━━ Source material ━━

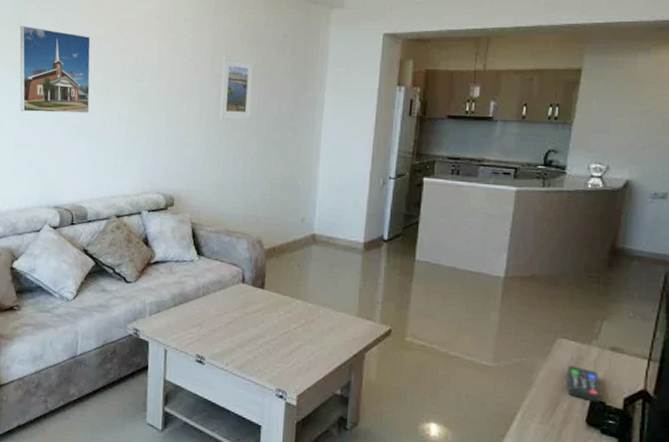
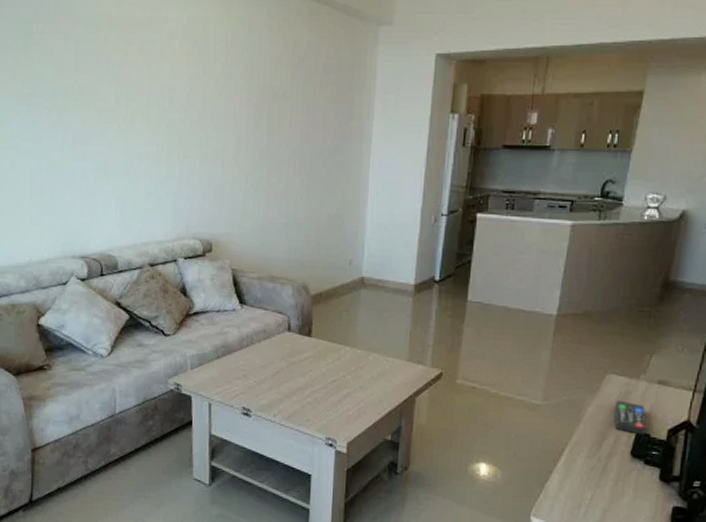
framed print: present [19,25,91,114] -> none [27,48,113,151]
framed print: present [219,56,254,121] -> none [258,82,295,156]

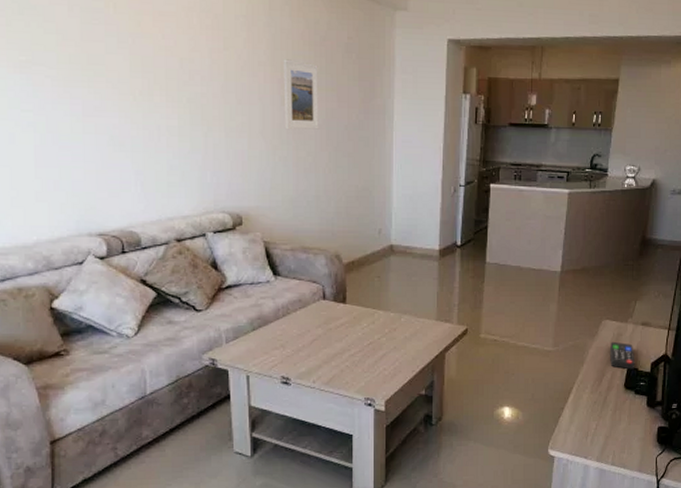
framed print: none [258,82,295,156] -> present [283,59,319,130]

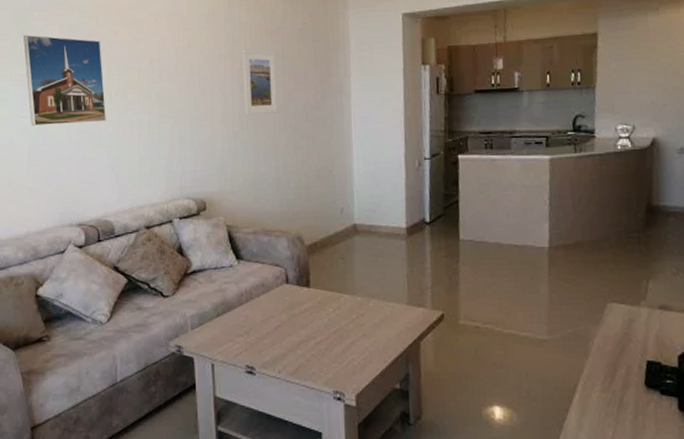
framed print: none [23,13,129,124] -> present [23,34,106,126]
remote control: present [610,341,635,370] -> none [621,329,657,364]

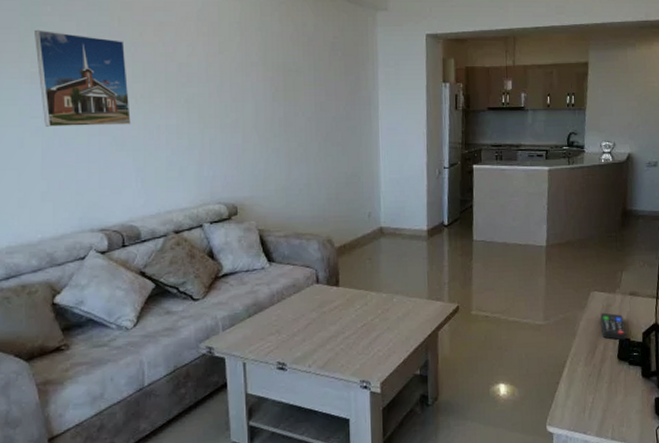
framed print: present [242,49,277,116] -> none [274,59,308,124]
remote control: none [621,329,657,364] -> present [600,312,627,340]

━━━

Every line in the records is to be retyped exactly as it stands; the pictures stay out.

framed print: present [19,25,91,114] -> none [27,48,113,151]
framed print: present [219,56,254,121] -> none [258,82,295,156]

framed print: none [258,82,295,156] -> present [283,59,319,130]

framed print: none [23,13,129,124] -> present [23,34,106,126]
remote control: present [610,341,635,370] -> none [621,329,657,364]

framed print: present [242,49,277,116] -> none [274,59,308,124]
remote control: none [621,329,657,364] -> present [600,312,627,340]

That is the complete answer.